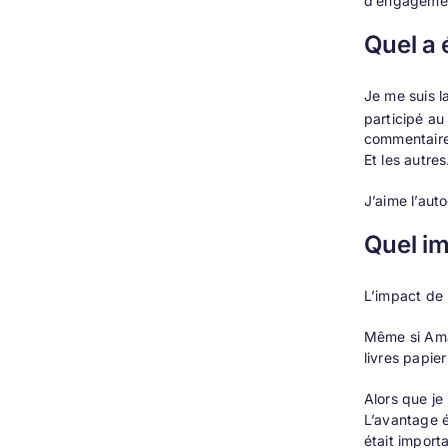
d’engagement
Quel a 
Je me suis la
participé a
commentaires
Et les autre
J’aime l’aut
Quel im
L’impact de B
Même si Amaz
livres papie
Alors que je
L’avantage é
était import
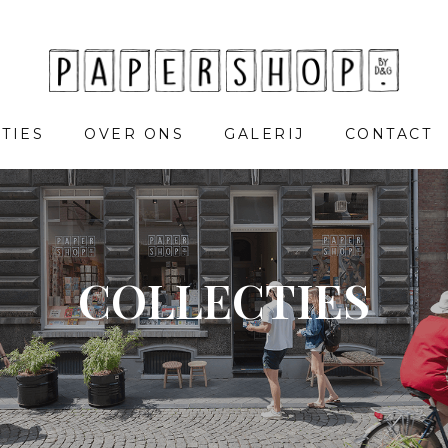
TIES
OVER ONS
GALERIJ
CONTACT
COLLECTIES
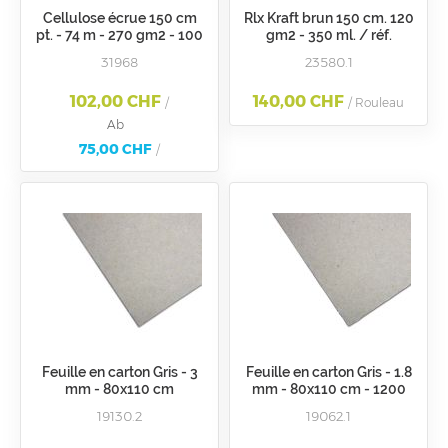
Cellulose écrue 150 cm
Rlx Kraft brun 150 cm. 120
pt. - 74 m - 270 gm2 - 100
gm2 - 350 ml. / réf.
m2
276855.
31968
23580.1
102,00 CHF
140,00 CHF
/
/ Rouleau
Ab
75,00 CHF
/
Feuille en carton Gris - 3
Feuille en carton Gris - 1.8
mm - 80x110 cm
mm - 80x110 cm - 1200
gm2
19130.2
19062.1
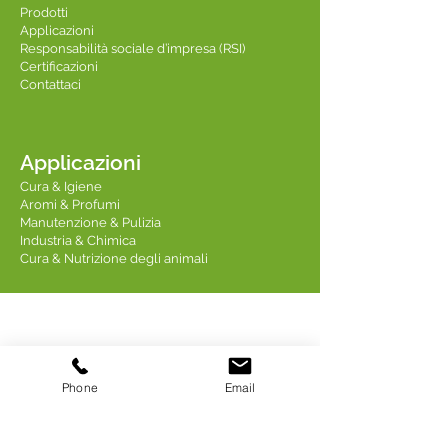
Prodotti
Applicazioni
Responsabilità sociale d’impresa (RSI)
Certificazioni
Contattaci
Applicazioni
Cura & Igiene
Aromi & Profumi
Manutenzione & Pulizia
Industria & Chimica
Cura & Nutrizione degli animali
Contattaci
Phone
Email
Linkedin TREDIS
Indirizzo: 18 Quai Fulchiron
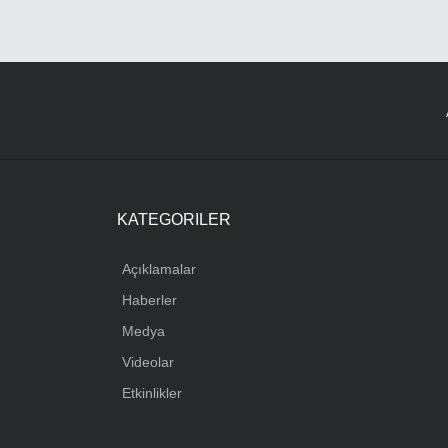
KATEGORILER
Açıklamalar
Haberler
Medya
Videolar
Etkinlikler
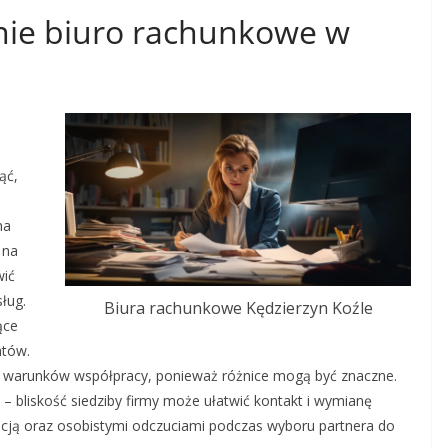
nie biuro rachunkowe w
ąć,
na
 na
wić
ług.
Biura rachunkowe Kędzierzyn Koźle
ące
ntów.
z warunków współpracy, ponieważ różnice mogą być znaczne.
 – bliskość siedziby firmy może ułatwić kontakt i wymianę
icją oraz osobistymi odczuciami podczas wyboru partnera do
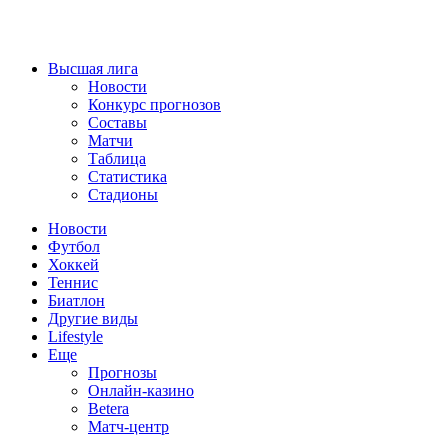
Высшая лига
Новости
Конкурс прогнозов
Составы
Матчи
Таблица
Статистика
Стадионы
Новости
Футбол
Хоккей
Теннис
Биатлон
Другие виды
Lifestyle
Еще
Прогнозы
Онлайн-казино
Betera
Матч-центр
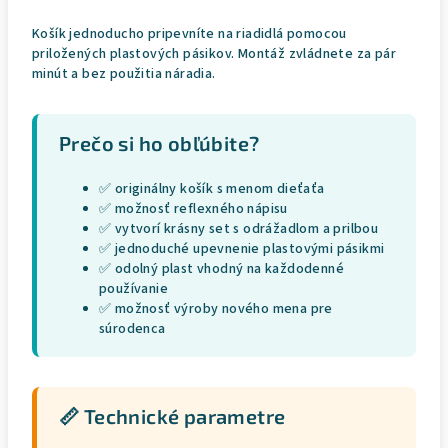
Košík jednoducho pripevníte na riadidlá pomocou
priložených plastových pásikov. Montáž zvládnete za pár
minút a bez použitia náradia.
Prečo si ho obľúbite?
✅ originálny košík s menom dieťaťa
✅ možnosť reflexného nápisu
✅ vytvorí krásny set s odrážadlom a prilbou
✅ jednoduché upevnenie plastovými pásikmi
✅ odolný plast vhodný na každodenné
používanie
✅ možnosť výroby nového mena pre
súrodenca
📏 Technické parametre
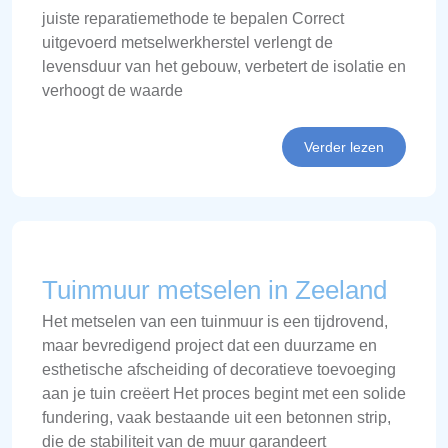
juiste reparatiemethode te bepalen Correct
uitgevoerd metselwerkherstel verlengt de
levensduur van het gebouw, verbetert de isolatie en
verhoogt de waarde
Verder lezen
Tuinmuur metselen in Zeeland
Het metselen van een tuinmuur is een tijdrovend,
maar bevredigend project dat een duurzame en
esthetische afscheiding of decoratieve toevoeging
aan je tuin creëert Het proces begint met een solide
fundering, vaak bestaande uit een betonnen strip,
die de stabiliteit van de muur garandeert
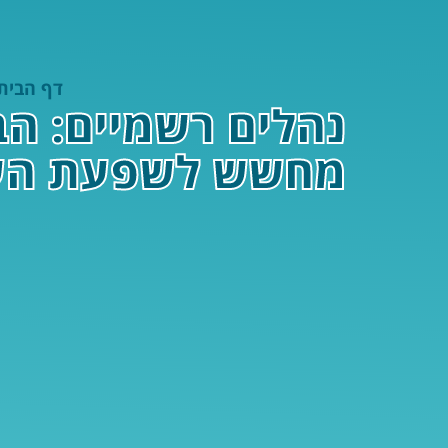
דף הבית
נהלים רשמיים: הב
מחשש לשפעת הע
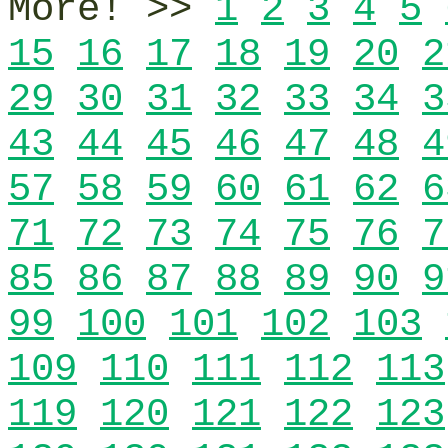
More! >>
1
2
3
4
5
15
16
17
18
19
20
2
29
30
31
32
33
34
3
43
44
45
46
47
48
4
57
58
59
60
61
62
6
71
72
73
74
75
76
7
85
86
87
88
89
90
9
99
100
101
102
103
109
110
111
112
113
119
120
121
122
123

Activity - Each entry, start to finish, goes into your copy exactly; the pictures stay out.

Reply to the task -
d’engagement
Quel a 
Je me suis la
participé a
commentaires
Et les autre
J’aime l’aut
Quel im
L’impact de B
Même si Amaz
livres papie
Alors que je
L’avantage é
était import
TIES
OVER ONS
GALERIJ
CONTACT
COLLECTIES
Cellulose écrue 150 cm
Rlx Kraft brun 150 cm. 120
pt. - 74 m - 270 gm2 - 100
gm2 - 350 ml. / réf.
m2
276855.
31968
23580.1
102,00 CHF
140,00 CHF
/
/ Rouleau
Ab
75,00 CHF
/
Feuille en carton Gris - 3
Feuille en carton Gris - 1.8
mm - 80x110 cm
mm - 80x110 cm - 1200
gm2
19130.2
19062.1
Prodotti
Applicazioni
Responsabilità sociale d’impresa (RSI)
Certificazioni
Contattaci
Applicazioni
Cura & Igiene
Aromi & Profumi
Manutenzione & Pulizia
Industria & Chimica
Cura & Nutrizione degli animali
Contattaci
Phone
Email
Linkedin TREDIS
Indirizzo: 18 Quai Fulchiron
KATEGORILER
Açıklamalar
Haberler
Medya
Videolar
Etkinlikler
nie biuro rachunkowe w
ąć,
na
 na
wić
ług.
Biura rachunkowe Kędzierzyn Koźle
ące
ntów.
z warunków współpracy, ponieważ różnice mogą być znaczne.
 – bliskość siedziby firmy może ułatwić kontakt i wymianę
icją oraz osobistymi odczuciami podczas wyboru partnera do
Высшая лига
Новости
Конкурс прогнозов
Составы
Матчи
Таблица
Статистика
Стадионы
Новости
Футбол
Хоккей
Теннис
Биатлон
Другие виды
Lifestyle
Еще
Прогнозы
Онлайн-казино
Betera
Матч-центр
Košík jednoducho pripevníte na riadidlá pomocou
priložených plastových pásikov. Montáž zvládnete za pár
minút a bez použitia náradia.
Prečo si ho obľúbite?
✅ originálny košík s menom dieťaťa
✅ možnosť reflexného nápisu
✅ vytvorí krásny set s odrážadlom a prilbou
✅ jednoduché upevnenie plastovými pásikmi
✅ odolný plast vhodný na každodenné
používanie
✅ možnosť výroby nového mena pre
súrodenca
📏 Technické parametre
juiste reparatiemethode te bepalen Correct
uitgevoerd metselwerkherstel verlengt de
levensduur van het gebouw, verbetert de isolatie en
verhoogt de waarde
Verder lezen
Tuinmuur metselen in Zeeland
Het metselen van een tuinmuur is een tijdrovend,
maar bevredigend project dat een duurzame en
esthetische afscheiding of decoratieve toevoeging
aan je tuin creëert Het proces begint met een solide
fundering, vaak bestaande uit een betonnen strip,
die de stabiliteit van de muur garandeert
דף הבית
נהלים רשמיים: הב
מחשש לשפעת הע
More! >>
1
2
3
4
5
15
16
17
18
19
20
2
29
30
31
32
33
34
3
43
44
45
46
47
48
4
57
58
59
60
61
62
6
71
72
73
74
75
76
7
85
86
87
88
89
90
9
99
100
101
102
103
109
110
111
112
113
119
120
121
122
123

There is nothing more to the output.